One of the more obvious congressional interests at stake is the reliance that Congress has placed on Humphrey’s Executor and its progeny in the 90 years since that case was decided. As the House pointed out in Seila Law:
During that time, Congress has created more than two dozen agencies with explicit for-cause removal protections. The statutes creating those agencies were enacted by twenty different Congresses and signed by twelve Presidents, Republicans and Democrats alike. For-cause removal protections thus reflect an established practice accepted by all three branches and deeply integrated into our governmental structure.
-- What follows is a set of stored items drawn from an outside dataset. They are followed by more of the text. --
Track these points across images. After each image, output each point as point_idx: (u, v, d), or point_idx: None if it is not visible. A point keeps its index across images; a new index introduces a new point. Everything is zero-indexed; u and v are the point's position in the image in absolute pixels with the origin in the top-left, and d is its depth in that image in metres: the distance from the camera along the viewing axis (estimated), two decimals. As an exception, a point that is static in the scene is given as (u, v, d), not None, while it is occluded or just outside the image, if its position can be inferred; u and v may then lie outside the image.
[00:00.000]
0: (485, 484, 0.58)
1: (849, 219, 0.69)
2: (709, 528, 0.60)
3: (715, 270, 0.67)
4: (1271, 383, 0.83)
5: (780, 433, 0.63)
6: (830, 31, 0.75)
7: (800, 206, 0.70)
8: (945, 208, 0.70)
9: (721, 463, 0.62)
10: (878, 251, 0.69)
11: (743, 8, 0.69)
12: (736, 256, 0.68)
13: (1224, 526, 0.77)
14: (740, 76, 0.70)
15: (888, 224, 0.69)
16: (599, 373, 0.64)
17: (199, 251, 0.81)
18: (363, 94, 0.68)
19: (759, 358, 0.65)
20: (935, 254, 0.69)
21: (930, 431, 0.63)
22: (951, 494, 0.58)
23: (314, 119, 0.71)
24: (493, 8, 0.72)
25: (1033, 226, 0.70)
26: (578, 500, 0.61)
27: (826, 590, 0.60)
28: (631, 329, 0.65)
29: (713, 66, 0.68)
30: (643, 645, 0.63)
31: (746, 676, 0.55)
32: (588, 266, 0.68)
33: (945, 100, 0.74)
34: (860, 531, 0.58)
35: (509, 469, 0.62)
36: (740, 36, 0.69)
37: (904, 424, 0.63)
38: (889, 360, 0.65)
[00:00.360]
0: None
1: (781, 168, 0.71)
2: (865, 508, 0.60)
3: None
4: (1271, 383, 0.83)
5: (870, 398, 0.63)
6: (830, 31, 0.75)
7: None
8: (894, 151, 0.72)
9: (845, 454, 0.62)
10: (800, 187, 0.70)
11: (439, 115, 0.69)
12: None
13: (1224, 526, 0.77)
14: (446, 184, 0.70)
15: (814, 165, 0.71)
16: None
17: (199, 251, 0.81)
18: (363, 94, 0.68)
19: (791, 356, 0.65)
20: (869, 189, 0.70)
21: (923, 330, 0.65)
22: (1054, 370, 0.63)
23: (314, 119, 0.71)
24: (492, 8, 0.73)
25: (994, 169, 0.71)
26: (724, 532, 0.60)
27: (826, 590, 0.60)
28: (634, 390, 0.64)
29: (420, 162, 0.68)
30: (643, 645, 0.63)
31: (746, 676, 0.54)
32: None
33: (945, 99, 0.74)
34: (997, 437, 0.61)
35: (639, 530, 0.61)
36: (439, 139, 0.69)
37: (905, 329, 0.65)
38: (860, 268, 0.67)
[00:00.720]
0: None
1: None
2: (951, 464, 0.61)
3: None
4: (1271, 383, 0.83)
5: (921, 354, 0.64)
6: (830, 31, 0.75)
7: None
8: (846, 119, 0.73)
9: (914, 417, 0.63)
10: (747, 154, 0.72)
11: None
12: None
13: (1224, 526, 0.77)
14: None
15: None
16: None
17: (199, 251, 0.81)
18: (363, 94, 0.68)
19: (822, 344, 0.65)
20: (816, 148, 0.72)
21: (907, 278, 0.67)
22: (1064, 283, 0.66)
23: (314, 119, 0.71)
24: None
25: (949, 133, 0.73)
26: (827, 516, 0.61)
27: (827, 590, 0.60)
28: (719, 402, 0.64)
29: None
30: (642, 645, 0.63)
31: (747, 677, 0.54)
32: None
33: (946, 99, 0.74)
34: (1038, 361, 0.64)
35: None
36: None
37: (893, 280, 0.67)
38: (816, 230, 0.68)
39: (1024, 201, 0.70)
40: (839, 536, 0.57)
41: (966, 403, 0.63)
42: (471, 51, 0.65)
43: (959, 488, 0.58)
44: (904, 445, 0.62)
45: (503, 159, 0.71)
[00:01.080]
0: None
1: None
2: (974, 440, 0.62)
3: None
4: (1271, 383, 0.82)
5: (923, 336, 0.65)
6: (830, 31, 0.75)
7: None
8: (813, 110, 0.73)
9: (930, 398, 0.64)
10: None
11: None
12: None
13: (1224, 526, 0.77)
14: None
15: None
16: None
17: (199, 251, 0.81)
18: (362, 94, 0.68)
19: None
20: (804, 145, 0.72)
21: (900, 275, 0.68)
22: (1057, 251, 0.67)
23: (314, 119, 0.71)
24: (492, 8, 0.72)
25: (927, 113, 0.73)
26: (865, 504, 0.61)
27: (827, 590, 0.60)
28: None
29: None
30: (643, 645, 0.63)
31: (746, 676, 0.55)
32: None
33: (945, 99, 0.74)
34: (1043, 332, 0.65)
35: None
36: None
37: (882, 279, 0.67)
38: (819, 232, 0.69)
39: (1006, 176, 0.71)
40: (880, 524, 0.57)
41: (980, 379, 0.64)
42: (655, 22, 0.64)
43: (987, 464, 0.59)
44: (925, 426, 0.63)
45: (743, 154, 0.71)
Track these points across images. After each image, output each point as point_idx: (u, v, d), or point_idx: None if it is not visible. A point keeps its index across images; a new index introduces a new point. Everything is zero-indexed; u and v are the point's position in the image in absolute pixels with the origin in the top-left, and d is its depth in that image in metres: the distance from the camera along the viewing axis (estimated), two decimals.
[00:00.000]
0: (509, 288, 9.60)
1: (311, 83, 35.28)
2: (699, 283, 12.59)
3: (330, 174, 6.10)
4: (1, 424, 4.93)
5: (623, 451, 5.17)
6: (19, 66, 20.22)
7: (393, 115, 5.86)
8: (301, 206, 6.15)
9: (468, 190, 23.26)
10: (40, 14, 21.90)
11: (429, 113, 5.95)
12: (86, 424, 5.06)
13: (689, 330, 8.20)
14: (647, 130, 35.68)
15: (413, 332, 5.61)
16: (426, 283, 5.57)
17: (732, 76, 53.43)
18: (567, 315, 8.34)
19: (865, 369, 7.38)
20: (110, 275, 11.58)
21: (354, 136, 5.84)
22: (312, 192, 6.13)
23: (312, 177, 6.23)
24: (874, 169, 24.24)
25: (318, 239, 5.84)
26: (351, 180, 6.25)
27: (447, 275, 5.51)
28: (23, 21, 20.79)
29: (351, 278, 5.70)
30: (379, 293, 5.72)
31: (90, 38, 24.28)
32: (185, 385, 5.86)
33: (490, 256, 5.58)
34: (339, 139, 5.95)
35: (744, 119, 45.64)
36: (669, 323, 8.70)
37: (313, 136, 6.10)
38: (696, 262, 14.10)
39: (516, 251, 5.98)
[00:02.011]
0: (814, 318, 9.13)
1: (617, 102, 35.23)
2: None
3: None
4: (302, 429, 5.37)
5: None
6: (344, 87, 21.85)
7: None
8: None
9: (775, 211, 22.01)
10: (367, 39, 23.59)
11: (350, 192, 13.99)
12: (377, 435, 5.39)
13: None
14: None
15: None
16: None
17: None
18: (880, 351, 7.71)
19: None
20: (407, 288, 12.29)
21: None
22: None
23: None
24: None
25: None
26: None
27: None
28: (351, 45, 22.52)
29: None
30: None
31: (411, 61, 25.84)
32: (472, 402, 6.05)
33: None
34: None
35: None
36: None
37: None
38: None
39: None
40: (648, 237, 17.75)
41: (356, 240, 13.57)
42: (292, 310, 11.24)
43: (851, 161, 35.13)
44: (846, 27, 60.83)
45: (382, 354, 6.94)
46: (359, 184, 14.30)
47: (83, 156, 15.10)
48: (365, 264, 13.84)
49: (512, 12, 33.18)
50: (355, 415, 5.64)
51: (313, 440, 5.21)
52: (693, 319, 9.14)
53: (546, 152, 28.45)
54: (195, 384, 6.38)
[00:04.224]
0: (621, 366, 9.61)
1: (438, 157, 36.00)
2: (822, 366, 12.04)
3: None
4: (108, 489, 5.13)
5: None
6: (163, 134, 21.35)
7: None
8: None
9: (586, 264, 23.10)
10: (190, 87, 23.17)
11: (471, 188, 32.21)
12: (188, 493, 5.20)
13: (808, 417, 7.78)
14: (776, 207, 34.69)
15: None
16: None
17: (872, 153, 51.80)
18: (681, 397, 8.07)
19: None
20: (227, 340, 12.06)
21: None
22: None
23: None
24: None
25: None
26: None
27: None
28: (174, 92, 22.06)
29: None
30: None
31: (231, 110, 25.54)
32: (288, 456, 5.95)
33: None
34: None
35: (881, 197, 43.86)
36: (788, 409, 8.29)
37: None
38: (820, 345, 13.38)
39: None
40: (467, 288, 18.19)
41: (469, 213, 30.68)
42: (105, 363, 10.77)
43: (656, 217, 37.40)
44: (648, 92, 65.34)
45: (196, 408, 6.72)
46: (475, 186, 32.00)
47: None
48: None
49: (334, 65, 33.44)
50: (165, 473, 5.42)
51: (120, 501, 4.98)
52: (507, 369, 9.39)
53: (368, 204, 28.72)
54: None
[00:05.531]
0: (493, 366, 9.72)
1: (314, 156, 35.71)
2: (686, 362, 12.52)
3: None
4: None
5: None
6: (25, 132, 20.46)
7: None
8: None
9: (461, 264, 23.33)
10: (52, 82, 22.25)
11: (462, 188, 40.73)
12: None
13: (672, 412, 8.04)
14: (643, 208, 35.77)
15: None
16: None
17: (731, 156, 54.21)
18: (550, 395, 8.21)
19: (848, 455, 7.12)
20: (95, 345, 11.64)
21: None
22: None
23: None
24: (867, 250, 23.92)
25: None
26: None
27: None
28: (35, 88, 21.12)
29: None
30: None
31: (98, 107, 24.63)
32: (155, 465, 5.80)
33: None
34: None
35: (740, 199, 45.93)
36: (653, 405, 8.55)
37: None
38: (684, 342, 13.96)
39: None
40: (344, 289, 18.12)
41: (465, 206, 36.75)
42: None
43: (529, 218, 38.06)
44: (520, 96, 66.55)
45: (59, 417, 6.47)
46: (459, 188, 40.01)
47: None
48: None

Brief for Amicus Curiae the United States House of Representatives in Support of the Judgment Below at 30, Seila Law (No. 19-7) (citation omitted).
It is not just the for-cause removal protections themselves that will be affected by the Court’s decision, however. Congress also relied upon the validity of these protections in how it structured these agencies and in the powers and duties it assigned to them. Striking down the removal protections while leaving the rest of the statutes intact will in effect enact an entirely new statutory scheme that was never approved by Congress. As was perceptively pointed out in an amicus brief filed by a group of Republican senators, “the CFPB was designed to remain independent from the political branches” and “[s]evering the CFPB Director’s for-cause removal protection from the rest of the Act would therefore create an entirely new system—one that was never legitimized though bicameralism and presentment.” Amicus Brief of U.S. Senators Mike Lee, James Lankford, and M. Michael Rounds Supporting Petitioner at 11, Seila Law (No. 19-7) (emphasis in original). Thus, “a proper respect for congressional authority requires that Congress be allowed to determine, at least in the first instance, how to respond to a holding that any provision of a federal statute is unconstitutional.” Id. at 14.
The Court paid no heed to this admonition in Seila Law, instead concluding with unwarranted confidence that Congress would have preferred a “dependent CFPB” to “no agency at all.” It is not clear how the Court will be able to even make such a cursory judgment regarding dozens of statutes that were enacted (and amended) at different times, all based on an assumption of agency independence that the Court could now upend. Furthermore, these statutes were enacted at times when there were expectations that presidents would not use their powers in ways that even the most enthusiastic supporters of the unitary executive would recognize as improper. See Aditya Bamzai & Saikrishna Bangalore Prakash, The Executive Power of Removal, 136 Harv. L. Rev. 1756, 1837 (2023) (“the Constitution implicitly constrains the President’s discretion to exercise constitutional powers, including removal” through, among other things, his oath to faithfully execute the office). It should not be controversial to note that these expectations no longer hold.
Exactly how Congress should respond to this challenge and how it might ask the Court to frame its opinion to preserve congressional authority are matters on which reasonable people may disagree. But it is not a partisan issue or one that necessarily breaks along ideological lines. Crafting an institutional position that could command bipartisan support in Congress may an impossible task, but we will not know unless someone tries.